Data extract:
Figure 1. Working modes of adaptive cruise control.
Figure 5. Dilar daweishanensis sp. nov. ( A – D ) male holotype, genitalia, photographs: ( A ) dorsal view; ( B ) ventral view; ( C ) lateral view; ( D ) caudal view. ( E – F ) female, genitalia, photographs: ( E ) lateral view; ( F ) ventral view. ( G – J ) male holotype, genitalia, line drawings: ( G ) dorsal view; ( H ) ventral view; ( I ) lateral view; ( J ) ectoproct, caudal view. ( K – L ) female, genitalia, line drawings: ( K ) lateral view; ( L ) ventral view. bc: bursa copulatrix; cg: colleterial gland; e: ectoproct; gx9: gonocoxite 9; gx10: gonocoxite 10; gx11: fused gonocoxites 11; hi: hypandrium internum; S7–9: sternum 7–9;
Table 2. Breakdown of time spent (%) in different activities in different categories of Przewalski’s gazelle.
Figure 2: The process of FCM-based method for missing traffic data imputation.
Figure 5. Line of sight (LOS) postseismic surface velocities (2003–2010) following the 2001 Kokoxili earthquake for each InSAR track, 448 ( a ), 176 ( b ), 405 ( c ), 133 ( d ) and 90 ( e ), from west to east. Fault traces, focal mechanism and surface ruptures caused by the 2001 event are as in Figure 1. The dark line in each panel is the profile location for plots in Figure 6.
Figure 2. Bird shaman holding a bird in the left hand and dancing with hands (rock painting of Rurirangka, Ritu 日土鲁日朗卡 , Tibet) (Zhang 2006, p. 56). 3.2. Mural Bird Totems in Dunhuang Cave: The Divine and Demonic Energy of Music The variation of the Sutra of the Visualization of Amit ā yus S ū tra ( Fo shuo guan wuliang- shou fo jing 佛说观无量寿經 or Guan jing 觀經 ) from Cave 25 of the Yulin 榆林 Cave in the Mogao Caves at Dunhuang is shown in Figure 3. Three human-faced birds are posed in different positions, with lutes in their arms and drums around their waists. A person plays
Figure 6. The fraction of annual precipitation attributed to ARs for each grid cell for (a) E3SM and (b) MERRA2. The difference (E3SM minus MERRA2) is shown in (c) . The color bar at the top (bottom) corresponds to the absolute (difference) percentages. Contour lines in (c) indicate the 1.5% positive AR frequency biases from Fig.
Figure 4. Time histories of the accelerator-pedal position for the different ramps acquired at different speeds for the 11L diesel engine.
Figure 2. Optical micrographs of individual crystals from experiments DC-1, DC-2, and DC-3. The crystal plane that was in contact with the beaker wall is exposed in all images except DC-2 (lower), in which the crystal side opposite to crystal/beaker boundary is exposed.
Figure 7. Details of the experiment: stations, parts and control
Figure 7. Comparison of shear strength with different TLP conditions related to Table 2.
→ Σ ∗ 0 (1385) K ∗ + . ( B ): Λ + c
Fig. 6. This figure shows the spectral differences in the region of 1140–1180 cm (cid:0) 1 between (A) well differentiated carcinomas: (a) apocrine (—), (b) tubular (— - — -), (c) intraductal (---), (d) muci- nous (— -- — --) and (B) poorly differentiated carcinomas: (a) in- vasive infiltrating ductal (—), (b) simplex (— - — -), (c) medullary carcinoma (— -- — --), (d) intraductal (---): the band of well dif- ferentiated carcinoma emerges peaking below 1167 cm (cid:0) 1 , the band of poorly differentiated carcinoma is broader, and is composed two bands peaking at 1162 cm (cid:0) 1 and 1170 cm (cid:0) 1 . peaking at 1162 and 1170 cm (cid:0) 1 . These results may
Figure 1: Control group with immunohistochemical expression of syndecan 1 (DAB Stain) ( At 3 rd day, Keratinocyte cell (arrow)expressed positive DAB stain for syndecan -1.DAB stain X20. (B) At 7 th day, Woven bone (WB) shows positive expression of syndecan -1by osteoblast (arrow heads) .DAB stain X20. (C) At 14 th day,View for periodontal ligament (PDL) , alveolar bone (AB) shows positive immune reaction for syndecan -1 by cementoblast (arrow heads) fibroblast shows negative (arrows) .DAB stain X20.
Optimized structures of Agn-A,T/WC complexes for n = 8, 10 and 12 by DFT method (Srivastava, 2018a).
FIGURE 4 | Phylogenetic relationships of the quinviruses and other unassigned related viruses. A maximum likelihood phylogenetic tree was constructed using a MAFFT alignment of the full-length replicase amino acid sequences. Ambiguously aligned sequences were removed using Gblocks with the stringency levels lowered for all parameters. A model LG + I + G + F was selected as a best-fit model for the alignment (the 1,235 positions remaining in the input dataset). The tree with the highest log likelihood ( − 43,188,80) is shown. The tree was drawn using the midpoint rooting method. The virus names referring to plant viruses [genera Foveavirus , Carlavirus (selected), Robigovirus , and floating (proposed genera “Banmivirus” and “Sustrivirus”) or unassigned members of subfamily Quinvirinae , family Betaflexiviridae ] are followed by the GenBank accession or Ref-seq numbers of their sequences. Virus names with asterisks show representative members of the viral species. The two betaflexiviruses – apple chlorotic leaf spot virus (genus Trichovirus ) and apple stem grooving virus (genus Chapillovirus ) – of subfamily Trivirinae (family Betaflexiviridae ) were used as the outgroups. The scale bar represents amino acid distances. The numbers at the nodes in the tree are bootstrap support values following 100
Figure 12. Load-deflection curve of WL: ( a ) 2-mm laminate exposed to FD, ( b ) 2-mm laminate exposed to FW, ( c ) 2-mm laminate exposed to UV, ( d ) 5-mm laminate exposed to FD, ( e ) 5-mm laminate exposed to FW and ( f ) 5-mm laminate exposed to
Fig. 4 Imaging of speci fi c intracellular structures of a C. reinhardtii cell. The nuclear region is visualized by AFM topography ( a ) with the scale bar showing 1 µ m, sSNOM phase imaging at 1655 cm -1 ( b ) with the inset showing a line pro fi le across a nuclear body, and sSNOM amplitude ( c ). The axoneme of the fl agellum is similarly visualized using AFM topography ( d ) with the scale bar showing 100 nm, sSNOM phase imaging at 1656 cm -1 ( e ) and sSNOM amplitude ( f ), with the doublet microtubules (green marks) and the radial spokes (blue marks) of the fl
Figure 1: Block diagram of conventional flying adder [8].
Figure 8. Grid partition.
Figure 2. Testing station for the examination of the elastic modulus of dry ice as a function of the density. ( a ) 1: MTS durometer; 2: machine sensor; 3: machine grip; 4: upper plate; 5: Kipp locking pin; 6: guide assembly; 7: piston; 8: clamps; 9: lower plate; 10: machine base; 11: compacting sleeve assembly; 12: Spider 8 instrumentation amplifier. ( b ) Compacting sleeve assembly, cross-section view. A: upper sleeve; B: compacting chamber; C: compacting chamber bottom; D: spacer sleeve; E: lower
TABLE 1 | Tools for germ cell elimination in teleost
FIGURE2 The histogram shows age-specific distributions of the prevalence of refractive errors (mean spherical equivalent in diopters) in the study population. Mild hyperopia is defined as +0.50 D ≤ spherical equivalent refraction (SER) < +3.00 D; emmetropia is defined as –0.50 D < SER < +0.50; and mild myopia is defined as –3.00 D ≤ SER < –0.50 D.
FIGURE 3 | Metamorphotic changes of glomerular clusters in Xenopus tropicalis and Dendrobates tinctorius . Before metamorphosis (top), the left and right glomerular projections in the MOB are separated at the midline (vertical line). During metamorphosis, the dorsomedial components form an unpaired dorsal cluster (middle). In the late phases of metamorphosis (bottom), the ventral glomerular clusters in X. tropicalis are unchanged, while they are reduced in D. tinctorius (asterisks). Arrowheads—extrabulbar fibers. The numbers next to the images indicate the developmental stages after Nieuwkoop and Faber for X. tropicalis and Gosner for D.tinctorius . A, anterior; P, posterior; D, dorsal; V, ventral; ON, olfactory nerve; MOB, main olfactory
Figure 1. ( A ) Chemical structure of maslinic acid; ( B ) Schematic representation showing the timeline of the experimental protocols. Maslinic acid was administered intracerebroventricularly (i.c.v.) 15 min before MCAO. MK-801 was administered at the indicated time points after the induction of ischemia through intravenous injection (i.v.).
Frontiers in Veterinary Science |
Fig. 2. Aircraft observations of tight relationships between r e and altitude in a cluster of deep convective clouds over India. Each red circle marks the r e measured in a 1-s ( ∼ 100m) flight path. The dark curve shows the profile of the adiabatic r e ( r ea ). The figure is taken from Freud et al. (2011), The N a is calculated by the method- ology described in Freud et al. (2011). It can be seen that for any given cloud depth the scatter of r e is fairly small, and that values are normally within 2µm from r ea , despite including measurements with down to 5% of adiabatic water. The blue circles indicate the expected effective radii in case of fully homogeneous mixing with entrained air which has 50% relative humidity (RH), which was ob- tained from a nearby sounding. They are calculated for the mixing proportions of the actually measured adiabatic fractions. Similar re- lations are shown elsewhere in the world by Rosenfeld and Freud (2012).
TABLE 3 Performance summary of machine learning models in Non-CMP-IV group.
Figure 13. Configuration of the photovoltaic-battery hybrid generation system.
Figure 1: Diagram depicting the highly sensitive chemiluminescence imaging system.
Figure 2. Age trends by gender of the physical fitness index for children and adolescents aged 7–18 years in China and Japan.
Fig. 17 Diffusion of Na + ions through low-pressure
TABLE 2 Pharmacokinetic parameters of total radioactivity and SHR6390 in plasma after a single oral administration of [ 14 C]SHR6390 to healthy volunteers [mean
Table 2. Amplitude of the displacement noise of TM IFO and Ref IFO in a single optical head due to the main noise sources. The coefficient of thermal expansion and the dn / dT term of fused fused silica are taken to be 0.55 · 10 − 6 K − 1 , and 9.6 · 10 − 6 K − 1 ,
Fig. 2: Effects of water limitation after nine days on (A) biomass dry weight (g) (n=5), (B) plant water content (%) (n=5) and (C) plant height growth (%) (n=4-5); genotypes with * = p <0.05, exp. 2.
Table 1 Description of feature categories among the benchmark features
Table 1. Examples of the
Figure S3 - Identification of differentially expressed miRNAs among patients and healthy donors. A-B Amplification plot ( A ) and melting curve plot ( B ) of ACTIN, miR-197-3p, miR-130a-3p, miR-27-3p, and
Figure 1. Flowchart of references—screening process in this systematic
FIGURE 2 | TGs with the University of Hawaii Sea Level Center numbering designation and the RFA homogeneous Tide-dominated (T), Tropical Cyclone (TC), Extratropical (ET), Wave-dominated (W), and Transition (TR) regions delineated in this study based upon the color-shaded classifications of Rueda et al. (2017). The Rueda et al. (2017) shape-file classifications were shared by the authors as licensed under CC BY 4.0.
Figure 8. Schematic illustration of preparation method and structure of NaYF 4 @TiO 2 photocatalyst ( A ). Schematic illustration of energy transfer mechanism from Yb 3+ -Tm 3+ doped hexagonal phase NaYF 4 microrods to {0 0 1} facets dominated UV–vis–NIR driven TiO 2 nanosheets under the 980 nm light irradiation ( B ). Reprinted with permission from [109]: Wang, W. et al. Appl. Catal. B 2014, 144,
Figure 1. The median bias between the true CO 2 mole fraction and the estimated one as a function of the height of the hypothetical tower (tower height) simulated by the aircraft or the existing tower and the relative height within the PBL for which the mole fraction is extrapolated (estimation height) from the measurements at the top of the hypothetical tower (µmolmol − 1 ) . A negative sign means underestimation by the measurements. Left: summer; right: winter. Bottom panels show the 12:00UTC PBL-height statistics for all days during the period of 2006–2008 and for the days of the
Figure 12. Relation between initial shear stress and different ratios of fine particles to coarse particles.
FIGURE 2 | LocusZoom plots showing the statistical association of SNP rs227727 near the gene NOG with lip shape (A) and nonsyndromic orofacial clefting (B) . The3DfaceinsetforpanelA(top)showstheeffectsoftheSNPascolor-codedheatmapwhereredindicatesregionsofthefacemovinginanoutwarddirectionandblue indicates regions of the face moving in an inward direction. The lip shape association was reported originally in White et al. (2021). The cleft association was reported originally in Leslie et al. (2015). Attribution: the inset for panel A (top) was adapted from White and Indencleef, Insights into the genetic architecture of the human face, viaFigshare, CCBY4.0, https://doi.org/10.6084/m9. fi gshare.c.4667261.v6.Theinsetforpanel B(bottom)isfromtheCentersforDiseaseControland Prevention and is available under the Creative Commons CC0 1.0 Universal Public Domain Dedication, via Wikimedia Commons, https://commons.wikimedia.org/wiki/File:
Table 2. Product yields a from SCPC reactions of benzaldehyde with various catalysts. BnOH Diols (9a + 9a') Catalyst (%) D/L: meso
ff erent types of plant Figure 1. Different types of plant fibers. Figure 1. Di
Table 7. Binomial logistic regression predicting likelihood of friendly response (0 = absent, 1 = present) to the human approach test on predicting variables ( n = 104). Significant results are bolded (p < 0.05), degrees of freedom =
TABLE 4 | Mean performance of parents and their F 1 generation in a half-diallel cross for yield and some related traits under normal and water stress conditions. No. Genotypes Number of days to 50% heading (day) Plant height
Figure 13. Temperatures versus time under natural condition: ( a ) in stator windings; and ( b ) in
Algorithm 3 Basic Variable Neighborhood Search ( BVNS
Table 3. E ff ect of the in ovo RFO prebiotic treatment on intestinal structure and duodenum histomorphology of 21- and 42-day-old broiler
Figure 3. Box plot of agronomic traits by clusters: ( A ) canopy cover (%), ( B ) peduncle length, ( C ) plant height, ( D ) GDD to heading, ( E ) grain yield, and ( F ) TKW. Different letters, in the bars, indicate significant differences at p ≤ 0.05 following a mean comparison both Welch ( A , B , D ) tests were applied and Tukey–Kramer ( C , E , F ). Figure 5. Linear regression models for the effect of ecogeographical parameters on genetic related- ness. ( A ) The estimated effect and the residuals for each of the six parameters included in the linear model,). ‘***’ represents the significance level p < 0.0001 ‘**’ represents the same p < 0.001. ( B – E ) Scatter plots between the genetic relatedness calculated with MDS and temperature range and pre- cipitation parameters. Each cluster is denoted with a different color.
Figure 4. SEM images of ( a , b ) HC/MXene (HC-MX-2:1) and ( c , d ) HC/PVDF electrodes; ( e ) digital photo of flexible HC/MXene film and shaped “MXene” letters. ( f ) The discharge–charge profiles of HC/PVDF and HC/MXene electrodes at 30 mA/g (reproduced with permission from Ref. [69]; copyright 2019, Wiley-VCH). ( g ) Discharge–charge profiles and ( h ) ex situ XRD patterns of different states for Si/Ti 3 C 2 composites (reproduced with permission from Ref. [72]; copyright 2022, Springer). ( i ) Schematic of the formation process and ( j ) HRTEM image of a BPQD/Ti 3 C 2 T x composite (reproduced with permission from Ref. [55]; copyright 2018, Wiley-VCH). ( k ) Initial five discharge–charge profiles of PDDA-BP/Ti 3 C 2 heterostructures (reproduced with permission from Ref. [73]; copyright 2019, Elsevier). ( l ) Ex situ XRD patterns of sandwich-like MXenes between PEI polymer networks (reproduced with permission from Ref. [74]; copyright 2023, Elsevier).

What the exercise asks: Up to and including the line that holds "Figure 2. Bird", reproduce the records above exactly from their first line, and give nothing else.

Completed task:
Figure 1. Working modes of adaptive cruise control.
Figure 5. Dilar daweishanensis sp. nov. ( A – D ) male holotype, genitalia, photographs: ( A ) dorsal view; ( B ) ventral view; ( C ) lateral view; ( D ) caudal view. ( E – F ) female, genitalia, photographs: ( E ) lateral view; ( F ) ventral view. ( G – J ) male holotype, genitalia, line drawings: ( G ) dorsal view; ( H ) ventral view; ( I ) lateral view; ( J ) ectoproct, caudal view. ( K – L ) female, genitalia, line drawings: ( K ) lateral view; ( L ) ventral view. bc: bursa copulatrix; cg: colleterial gland; e: ectoproct; gx9: gonocoxite 9; gx10: gonocoxite 10; gx11: fused gonocoxites 11; hi: hypandrium internum; S7–9: sternum 7–9;
Table 2. Breakdown of time spent (%) in different activities in different categories of Przewalski’s gazelle.
Figure 2: The process of FCM-based method for missing traffic data imputation.
Figure 5. Line of sight (LOS) postseismic surface velocities (2003–2010) following the 2001 Kokoxili earthquake for each InSAR track, 448 ( a ), 176 ( b ), 405 ( c ), 133 ( d ) and 90 ( e ), from west to east. Fault traces, focal mechanism and surface ruptures caused by the 2001 event are as in Figure 1. The dark line in each panel is the profile location for plots in Figure 6.
Figure 2. Bird shaman holding a bird in the left hand and dancing with hands (rock painting of Rurirangka, Ritu 日土鲁日朗卡 , Tibet) (Zhang 2006, p. 56). 3.2. Mural Bird Totems in Dunhuang Cave: The Divine and Demonic Energy of Music The variation of the Sutra of the Visualization of Amit ā yus S ū tra ( Fo shuo guan wuliang- shou fo jing 佛说观无量寿經 or Guan jing 觀經 ) from Cave 25 of the Yulin 榆林 Cave in the Mogao Caves at Dunhuang is shown in Figure 3. Three human-faced birds are posed in different positions, with lutes in their arms and drums around their waists. A person plays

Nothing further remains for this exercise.